Diophantine supermap for binary quadratic equations

IN a previous post I noted the discovery of an infinite series. I decided I should name it and came up with the name: Diophantine supermap for binary quadratic equations

The series starts with

1. x² + Dy² = F

2. (x-Dy)² + D(x+y)² = F(D+1)

3. ((1-D)x-2Dy)² + D(2x + (1-D)y)² = F(D+1)²

4. ((1-3D)x + (D² - 3D)y)² + D((3-D)x + (1-3D)y)² = F(D+1)³

5. ((D² - 6D + 1)x + (4D² - 4D)y)² + D((4-4D)x + (D² - 6D + 1)y)² = F(D+1)⁴

and that goes out to infinity. To get successive terms in the series you use the algebraic result that given:

u² + Dv² = C

it must be true that

(u-Dv)² + D(u+v)² = C(D+1).

And where whenever the exponent of (D+1) is even, you can have a case where you just have a multiple of x and y, so you can solve for D, which defines possible values for F in terms of x or y.

For instance with

((1-D)x-2Dy)² + D(2x + (1-D)y)² = F(D+1)²

I have six possibilities:

(1-D)x-2Dy = +/-(D+1)x or +/-(D+1)y

and

2x + (1-D)y = +/-(D+1)y or +/-(D+1)x

but I will only work through four.

Considering the first gives:

(1-D)x-2Dy = (D+1)x and 2x + (1-D)y = (D+1)y, so

x = -y, from the first and x = Dy, so D=-1. Which gives F=0.

The second gives

(1-D)x-2Dy = -(D+1)x, so x = y,

and 2x + (1-D)y = -(D+1)y, so x = -y, so x=y=0.

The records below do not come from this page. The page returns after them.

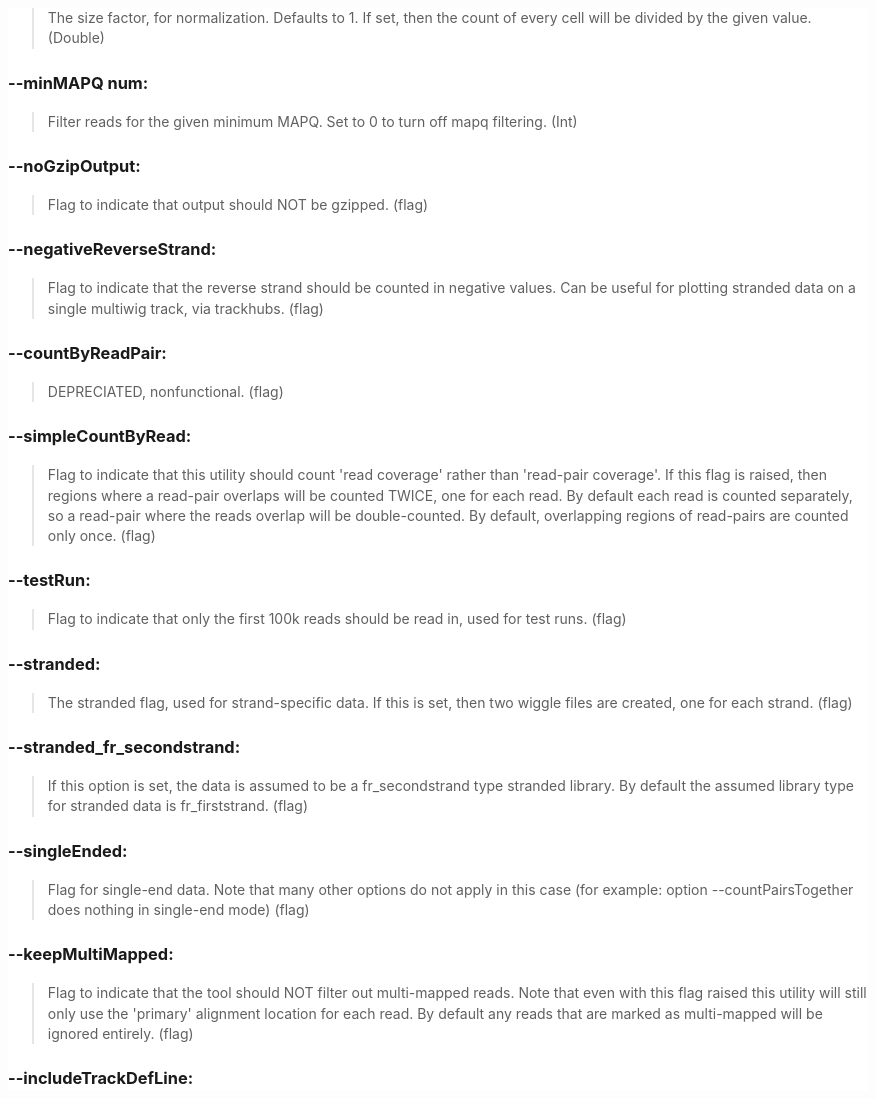 > The size factor, for normalization. Defaults to 1. If set, then the count of every cell will be divided by the given value. (Double)

### --minMAPQ num:

> Filter reads for the given minimum MAPQ. Set to 0 to turn off mapq filtering. (Int)

### --noGzipOutput:

> Flag to indicate that output should NOT be gzipped. (flag)

### --negativeReverseStrand:

> Flag to indicate that the reverse strand should be counted in negative values. Can be useful for plotting stranded data on a single multiwig track, via trackhubs. (flag)

### --countByReadPair:

> DEPRECIATED, nonfunctional. (flag)

### --simpleCountByRead:

> Flag to indicate that this utility should count 'read coverage' rather than 'read-pair coverage'. If this flag is raised, then regions where a read-pair overlaps will be counted TWICE, one for each read. By default each read is counted separately, so a read-pair where the reads overlap will be double-counted. By default, overlapping regions of read-pairs are counted only once. (flag)

### --testRun:

> Flag to indicate that only the first 100k reads should be read in, used for test runs. (flag)

### --stranded:

> The stranded flag, used for strand-specific data. If this is set, then two wiggle files are created, one for each strand. (flag)

### --stranded\_fr\_secondstrand:

> If this option is set, the data is assumed to be a fr\_secondstrand type stranded library. By default the assumed library type for stranded data is fr\_firststrand. (flag)

### --singleEnded:

> Flag for single-end data. Note that many other options do not apply in this case (for example: option --countPairsTogether does nothing in single-end mode) (flag)

### --keepMultiMapped:

> Flag to indicate that the tool should NOT filter out multi-mapped reads. Note that even with this flag raised this utility will still only use the 'primary' alignment location for each read. By default any reads that are marked as multi-mapped will be ignored entirely. (flag)

### --includeTrackDefLine:
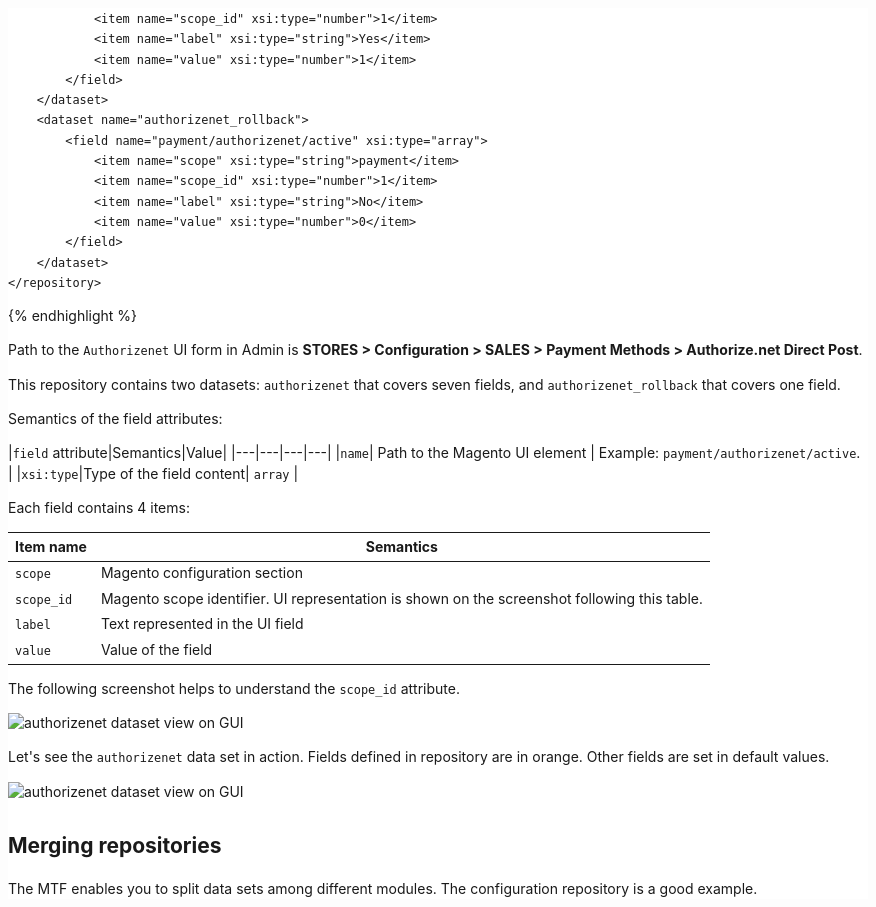                 <item name="scope_id" xsi:type="number">1</item>
                <item name="label" xsi:type="string">Yes</item>
                <item name="value" xsi:type="number">1</item>
            </field>
        </dataset>
        <dataset name="authorizenet_rollback">
            <field name="payment/authorizenet/active" xsi:type="array">
                <item name="scope" xsi:type="string">payment</item>
                <item name="scope_id" xsi:type="number">1</item>
                <item name="label" xsi:type="string">No</item>
                <item name="value" xsi:type="number">0</item>
            </field>
        </dataset>
    </repository>
</config>

{% endhighlight %}

Path to the `Authorizenet` UI form in Admin is **STORES > Configuration > SALES > Payment Methods > Authorize.net Direct Post**.

This repository contains two datasets: `authorizenet` that covers seven fields, and `authorizenet_rollback` that covers one field.

Semantics of the field attributes:

|`field` attribute|Semantics|Value|
|---|---|---|---|
|`name`| Path to the Magento UI element | Example: `payment/authorizenet/active`. |
|`xsi:type`|Type of the field content| `array` |

Each field contains 4 items:

|Item name|Semantics|
|---|---|
|`scope`|Magento configuration section|
|`scope_id`|Magento scope identifier. UI representation is shown on the screenshot following this table. |
|`label`|Text represented in the UI field|
|`value`|Value of the field|

The following screenshot helps to understand the `scope_id` attribute.

![authorizenet dataset view on GUI]({{site.baseurl}}common/images/mtf_ent_fixt_repo_config_scope-id.png)

Let's see the `authorizenet` data set in action. Fields defined in repository are in orange. Other fields are set in default values.

![authorizenet dataset view on GUI]({{site.baseurl}}common/images/mtf_repo_config_ex.png)

<h2 id="mtf_repository_merge">Merging repositories</h2>

The MTF enables you to split data sets among different modules. The configuration repository is a good example.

The third and fourth also give D=-1.

The next case where D can be set occurs with

((D² - 6D + 1)x + (4D² - 4D)y)² + D((4-4D)x + (D² - 6D + 1)y)² = F(D+1)⁴

which gives again six possibles:

(D² - 6D + 1)x + (4D² - 4D)y = +/-(D+1)²x or +/-(D+1)²y

and

(4-4D)x + (D² - 6D + 1)y = +/-(D+1)²y or +/-(D+1)²x

but I will only show one:

(D² - 6D + 1)x + (4D² - 4D)y = (D+1)²x, so 2x = (D - 1)y

and

(4-4D)x + (D² - 6D + 1)y = (D+1)²y, so (1-D)x = 2Dy,

which solves as D² + 2D + 1 = 0, so D=-1 again.

D=-1 will always be one of the solutions.

My theory is that other integers will emerge and that you will get all possible integer values for D somewhere in the supermap, and with other values you can get solutions for F, relative to x and y.

I think though mapping the number theoretic structure is best done by computer.


James Harris